National Instruments presents on 9th October 2007 exclusively for CERN employees a lecture about the topic”How Graphical Tools Simplify the Complexity to Leverage Multicore Processor Architectures”.
Scope
For years, processor manufacturers have been improving the performance of CPUs by increasing clock speed. The latest trend, however, in processor technology is multiple cores. Essentially, this means manufacturers are packing several CPUs on one chip.
Programming applications to run on multicore processors is much tougher than programming for their single-core counterparts. While multiple applications can easily run on different cores, you must meticulously code applications to take advantage of multicore technology. This means that existing applications most likely see little performance increase, if any, when running on a modern multicore machine.

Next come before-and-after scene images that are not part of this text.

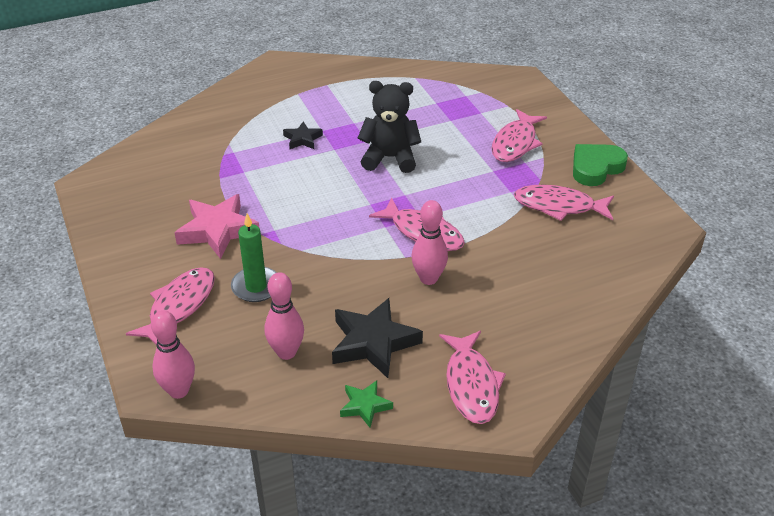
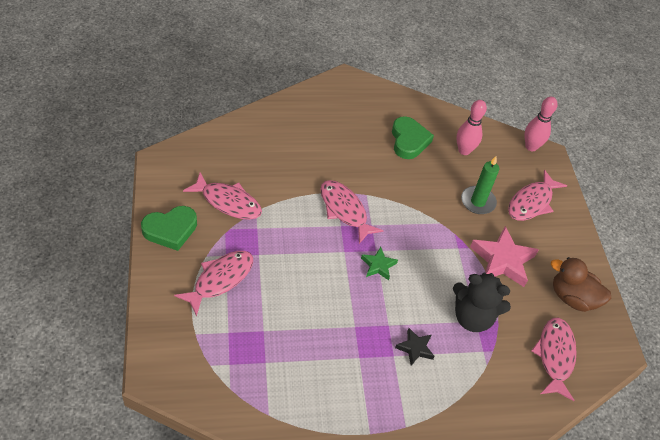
camera: 170 degrees left, 10 degrees up
black star [332,298,423,378] -> green heart [392,116,434,159]
green star [340,380,393,428] -> green star moved to [361,247,398,280]
black teddy bear [358,81,421,173] -> black teddy bear moved to [453,273,511,332]
pink bowling pin [412,200,448,285] -> none
pink fish [439,331,506,424] -> pink fish moved to [531,317,577,401]
none -> brown duck [551,257,611,312]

Because is inherently serial in nature, attempting to visualize parallelism in a text-based programming multithreaded piece of code is difficult. On the other hand, by harnessing the graphical nature of NI LabVIEW, coders can easily visualize and program parallel applications. In addition, LabVIEW automatically generates threads for parallel sections of code, so engineers and scientists can spend more time problem solving and less time worrying about low-level implementation of their applications.
Content
Challenges in leveraging multicore processor technologies;
Introduction to graphical software tools for multicore processor architectures;
Structuring and synchronizing parallel code architectures;
Thread synchronization in multicore architectures;
Debugging parallel software architectures;
Programming Real-time target systems leveraging multicore processors.